ケルト系民族に取って、なにより憎いのはサクソン人。
そのサクソン人の王を記録から排除、サクソン人撃退に獅子奮迅の活躍をしたアーサーを王に仕立てて美談を作り、民衆の共感を得ると同時に、そのサクソン人王政を撃破したのが現王政である、ということを暗にアピールしたのが、「ブリタニア列王史」である、というのが現在、この歴史書に対する見解です。
歴史書を書いたジェフリー・オブ・モンマスは当時のオックスフォード助祭長のウォルターから「ブリトン人の言葉で書かれたかなり古代の本」をラテン語に翻訳した、と主張していました。
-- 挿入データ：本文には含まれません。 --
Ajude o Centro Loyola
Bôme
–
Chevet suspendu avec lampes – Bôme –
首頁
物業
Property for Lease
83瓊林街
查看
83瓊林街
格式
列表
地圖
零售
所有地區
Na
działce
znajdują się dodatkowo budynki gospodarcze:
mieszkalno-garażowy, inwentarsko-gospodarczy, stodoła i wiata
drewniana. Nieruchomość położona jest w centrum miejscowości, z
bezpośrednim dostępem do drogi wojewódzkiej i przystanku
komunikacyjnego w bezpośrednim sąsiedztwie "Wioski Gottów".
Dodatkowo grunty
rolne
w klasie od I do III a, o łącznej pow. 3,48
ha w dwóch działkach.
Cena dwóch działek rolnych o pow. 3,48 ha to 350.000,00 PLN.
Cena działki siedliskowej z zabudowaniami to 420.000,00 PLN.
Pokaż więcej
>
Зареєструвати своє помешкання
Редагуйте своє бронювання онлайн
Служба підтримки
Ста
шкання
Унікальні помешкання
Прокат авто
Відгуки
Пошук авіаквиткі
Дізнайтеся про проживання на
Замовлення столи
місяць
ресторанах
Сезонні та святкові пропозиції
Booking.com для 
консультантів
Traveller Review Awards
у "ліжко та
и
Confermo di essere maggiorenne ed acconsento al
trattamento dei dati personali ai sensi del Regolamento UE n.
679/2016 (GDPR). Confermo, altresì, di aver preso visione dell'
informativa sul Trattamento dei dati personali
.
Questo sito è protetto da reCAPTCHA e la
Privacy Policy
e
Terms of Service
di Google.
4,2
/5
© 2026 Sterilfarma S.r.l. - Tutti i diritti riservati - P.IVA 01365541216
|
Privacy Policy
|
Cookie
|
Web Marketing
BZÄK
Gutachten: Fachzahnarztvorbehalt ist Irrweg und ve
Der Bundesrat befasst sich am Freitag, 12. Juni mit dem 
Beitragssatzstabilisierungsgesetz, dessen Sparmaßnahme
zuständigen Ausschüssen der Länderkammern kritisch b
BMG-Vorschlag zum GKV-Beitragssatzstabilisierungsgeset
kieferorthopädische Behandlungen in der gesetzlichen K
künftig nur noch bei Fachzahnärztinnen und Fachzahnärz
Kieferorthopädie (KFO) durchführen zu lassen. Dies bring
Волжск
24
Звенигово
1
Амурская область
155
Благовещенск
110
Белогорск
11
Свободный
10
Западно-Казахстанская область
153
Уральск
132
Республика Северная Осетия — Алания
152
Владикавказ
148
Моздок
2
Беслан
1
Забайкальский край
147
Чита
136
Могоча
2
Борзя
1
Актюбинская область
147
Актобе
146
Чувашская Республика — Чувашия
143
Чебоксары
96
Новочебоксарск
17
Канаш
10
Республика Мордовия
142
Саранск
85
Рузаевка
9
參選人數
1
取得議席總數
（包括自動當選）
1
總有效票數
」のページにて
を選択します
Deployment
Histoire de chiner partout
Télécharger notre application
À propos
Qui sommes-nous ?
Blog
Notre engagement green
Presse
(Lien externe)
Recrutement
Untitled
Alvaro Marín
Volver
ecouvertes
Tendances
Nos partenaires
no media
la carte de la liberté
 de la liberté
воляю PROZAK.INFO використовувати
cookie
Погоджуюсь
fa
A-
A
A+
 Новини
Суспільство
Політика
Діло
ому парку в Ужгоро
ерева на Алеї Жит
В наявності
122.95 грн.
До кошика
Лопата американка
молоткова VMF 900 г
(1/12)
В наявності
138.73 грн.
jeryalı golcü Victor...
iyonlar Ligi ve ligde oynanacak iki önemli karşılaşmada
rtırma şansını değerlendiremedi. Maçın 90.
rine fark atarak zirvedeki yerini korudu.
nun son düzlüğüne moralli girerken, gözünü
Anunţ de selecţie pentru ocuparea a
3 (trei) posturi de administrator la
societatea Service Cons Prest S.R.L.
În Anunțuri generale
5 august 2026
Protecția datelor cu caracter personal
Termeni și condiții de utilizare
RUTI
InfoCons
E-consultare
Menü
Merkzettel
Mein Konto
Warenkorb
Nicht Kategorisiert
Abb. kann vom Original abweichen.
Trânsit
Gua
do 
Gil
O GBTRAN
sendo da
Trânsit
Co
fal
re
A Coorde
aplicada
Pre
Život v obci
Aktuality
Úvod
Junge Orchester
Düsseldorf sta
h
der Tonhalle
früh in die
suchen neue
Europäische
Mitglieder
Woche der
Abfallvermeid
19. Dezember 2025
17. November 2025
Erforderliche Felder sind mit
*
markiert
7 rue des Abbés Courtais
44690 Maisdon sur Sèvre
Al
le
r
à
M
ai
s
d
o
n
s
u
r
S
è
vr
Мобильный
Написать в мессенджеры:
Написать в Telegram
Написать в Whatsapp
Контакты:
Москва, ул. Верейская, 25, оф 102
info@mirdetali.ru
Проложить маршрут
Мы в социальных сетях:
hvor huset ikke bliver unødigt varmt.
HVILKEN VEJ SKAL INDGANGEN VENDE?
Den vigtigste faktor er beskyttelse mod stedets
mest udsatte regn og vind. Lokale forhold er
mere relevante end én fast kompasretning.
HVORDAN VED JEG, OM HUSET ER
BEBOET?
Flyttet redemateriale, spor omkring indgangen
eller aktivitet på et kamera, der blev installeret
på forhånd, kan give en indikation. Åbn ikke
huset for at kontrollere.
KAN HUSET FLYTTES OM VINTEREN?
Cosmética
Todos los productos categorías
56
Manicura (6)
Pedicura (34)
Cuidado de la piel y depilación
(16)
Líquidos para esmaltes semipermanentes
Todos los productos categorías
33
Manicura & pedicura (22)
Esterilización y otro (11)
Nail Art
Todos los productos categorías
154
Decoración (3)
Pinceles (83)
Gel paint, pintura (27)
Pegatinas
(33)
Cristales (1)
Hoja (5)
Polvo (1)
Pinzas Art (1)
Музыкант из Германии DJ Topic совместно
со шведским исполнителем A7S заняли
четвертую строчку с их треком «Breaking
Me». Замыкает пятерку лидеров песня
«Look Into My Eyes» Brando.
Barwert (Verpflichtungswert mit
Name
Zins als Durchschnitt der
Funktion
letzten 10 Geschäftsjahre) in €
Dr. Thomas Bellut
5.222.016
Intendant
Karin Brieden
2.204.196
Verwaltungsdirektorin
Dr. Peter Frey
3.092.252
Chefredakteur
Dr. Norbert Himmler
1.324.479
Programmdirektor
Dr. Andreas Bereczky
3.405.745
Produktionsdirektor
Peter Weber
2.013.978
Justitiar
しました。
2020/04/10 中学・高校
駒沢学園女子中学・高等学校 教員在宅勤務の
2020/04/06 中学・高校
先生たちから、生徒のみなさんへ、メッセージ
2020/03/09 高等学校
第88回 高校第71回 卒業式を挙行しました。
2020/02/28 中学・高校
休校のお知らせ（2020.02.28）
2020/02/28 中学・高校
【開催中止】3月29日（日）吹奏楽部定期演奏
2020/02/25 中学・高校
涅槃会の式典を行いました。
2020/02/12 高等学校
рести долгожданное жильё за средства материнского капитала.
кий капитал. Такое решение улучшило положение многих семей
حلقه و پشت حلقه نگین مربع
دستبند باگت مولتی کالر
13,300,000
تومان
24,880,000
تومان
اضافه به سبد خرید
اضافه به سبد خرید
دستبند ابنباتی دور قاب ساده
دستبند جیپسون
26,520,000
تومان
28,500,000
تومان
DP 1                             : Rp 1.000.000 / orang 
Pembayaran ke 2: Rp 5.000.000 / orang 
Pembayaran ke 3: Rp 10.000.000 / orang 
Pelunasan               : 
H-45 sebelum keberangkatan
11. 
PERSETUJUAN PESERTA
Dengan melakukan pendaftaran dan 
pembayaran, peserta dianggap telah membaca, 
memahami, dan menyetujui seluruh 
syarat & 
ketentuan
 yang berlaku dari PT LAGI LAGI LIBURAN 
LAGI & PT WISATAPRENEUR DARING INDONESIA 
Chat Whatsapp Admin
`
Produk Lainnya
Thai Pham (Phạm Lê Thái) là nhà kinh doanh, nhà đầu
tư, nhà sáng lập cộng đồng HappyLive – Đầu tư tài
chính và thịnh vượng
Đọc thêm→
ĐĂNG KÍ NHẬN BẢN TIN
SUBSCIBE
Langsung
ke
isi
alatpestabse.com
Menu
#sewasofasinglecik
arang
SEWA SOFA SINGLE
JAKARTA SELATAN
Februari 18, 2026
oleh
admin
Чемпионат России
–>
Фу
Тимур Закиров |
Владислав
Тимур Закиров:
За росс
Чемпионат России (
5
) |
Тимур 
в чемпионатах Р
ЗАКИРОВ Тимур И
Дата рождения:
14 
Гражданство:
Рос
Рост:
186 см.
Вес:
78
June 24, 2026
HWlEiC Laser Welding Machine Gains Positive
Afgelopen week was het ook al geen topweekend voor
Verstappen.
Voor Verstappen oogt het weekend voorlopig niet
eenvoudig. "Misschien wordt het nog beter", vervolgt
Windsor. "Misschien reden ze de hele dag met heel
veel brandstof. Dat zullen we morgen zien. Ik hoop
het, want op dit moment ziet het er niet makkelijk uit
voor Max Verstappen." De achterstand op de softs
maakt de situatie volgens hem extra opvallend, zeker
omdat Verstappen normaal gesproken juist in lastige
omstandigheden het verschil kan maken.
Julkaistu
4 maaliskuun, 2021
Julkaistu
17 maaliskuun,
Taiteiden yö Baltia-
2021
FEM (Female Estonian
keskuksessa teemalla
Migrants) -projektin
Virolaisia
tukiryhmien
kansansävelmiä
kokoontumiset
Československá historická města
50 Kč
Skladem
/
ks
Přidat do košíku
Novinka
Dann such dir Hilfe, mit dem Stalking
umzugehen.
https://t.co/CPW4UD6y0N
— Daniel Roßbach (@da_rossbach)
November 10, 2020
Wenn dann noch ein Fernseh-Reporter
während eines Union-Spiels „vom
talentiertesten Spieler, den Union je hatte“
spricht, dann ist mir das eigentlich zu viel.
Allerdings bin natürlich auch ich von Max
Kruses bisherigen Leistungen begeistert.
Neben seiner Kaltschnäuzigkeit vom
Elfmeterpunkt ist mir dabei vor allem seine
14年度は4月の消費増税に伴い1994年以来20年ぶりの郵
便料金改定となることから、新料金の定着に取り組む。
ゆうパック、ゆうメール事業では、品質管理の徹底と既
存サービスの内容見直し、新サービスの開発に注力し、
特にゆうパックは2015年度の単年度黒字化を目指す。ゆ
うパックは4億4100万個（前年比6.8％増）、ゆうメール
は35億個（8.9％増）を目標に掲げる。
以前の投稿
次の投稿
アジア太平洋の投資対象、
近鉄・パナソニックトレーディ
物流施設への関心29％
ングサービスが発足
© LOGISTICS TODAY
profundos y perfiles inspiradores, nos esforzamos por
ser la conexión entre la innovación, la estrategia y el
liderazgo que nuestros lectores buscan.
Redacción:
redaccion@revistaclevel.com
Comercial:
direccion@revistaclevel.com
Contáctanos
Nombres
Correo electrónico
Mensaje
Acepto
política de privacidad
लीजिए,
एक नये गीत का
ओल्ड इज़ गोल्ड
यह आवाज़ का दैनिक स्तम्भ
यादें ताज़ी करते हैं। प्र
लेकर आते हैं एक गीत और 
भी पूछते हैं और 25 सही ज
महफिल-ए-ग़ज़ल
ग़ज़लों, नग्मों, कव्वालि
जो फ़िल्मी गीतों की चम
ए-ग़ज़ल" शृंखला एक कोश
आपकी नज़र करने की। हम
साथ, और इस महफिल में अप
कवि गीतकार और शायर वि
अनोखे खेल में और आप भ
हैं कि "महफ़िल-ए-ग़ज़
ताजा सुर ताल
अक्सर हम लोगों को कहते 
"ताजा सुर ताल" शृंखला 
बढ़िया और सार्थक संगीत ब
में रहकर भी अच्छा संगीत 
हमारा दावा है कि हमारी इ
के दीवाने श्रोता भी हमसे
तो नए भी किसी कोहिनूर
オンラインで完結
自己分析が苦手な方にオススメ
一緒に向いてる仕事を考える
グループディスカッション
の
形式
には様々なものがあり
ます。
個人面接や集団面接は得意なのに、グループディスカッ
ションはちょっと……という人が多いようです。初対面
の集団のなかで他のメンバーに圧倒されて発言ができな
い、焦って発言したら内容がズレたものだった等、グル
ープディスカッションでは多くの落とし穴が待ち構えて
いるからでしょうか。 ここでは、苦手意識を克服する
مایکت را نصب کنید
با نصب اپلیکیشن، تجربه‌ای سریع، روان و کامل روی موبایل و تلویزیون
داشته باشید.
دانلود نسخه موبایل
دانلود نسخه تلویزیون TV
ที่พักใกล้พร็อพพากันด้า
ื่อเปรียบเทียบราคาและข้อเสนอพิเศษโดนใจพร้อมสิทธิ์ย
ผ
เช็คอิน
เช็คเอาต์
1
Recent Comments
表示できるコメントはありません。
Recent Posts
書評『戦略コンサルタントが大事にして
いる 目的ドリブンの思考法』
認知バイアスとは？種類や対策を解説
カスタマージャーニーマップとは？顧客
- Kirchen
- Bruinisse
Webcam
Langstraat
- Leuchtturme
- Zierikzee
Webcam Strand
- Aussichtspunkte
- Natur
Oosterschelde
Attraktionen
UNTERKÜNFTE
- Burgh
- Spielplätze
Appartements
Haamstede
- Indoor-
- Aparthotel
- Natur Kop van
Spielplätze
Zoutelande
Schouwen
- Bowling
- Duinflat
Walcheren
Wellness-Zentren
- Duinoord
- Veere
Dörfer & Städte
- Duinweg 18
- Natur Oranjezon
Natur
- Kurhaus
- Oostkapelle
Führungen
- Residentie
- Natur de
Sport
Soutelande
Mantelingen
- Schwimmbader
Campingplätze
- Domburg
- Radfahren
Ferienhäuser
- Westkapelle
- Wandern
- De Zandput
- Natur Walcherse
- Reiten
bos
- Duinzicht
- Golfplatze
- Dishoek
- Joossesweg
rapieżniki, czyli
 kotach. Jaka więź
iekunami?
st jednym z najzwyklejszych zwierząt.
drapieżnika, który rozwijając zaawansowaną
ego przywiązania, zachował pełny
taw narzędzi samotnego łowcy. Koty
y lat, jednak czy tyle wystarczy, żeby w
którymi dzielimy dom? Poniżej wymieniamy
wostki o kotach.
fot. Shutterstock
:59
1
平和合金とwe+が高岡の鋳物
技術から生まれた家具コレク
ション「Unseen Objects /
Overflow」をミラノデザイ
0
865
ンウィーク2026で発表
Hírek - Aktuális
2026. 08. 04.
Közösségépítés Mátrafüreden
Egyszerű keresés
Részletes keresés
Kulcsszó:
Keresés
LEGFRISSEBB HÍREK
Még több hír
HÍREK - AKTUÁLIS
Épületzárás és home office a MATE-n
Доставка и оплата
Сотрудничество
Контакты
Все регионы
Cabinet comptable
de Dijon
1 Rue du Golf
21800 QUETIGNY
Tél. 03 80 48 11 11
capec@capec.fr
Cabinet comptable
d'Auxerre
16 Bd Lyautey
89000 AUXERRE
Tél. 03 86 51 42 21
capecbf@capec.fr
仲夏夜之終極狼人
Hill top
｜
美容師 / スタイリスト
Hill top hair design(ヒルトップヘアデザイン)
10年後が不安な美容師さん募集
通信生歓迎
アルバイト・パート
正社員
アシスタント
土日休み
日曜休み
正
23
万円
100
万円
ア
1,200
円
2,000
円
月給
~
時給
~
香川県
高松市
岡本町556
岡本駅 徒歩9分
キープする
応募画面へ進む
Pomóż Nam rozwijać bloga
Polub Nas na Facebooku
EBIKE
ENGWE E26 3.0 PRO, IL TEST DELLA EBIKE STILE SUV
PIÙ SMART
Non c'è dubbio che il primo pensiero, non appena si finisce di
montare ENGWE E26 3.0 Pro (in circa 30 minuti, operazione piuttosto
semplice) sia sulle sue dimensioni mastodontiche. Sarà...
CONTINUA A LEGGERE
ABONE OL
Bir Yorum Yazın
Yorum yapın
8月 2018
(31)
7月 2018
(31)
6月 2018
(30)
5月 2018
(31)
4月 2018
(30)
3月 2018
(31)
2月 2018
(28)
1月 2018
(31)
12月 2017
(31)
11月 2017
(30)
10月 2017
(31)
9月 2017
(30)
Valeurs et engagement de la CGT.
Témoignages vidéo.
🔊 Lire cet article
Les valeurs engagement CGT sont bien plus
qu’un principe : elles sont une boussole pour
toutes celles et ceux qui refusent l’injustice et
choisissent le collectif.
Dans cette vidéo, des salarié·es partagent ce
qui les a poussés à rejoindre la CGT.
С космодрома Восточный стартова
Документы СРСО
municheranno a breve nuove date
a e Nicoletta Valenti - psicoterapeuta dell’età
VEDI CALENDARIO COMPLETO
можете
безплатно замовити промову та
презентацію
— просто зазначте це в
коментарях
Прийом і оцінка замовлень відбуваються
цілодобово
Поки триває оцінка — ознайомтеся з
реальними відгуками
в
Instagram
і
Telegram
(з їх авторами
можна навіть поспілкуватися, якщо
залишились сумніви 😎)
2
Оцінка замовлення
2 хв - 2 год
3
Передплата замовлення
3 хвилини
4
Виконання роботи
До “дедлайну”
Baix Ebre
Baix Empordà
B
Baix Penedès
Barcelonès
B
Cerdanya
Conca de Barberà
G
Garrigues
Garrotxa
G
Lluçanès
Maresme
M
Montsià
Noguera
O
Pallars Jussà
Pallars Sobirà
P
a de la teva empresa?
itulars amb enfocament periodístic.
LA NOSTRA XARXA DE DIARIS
が、当時の記録ではモンマス出身とはいえ、ブリトン人の言語だったケルト語を理解できたという記録は残っておらず、事実関係においては明らかにラテン語で書かれた「ブリトン人の没落」や「ブリトン人の歴史」を参照にしており、それ以外の挿話はすべてジェフリーの創作であることが事実となっています。
そりゃそうですよね。
いくらアーサー王が英雄とはいえ、500年代中盤、北欧一帯からフランス、さらにローマ帝国まで滅亡寸前に追い込んだなんて、ほとんどアレキサンダー大王並の勢力ですから。
だからといって「ブリタニア列王史」がまったく無価値なのか?というのは別問題。
歴史書としては価値がなくとも、物語の価値としては十分に後世へ残る価値があったからこそ、今日もアーサー王伝説の原点として語り継がれているのです。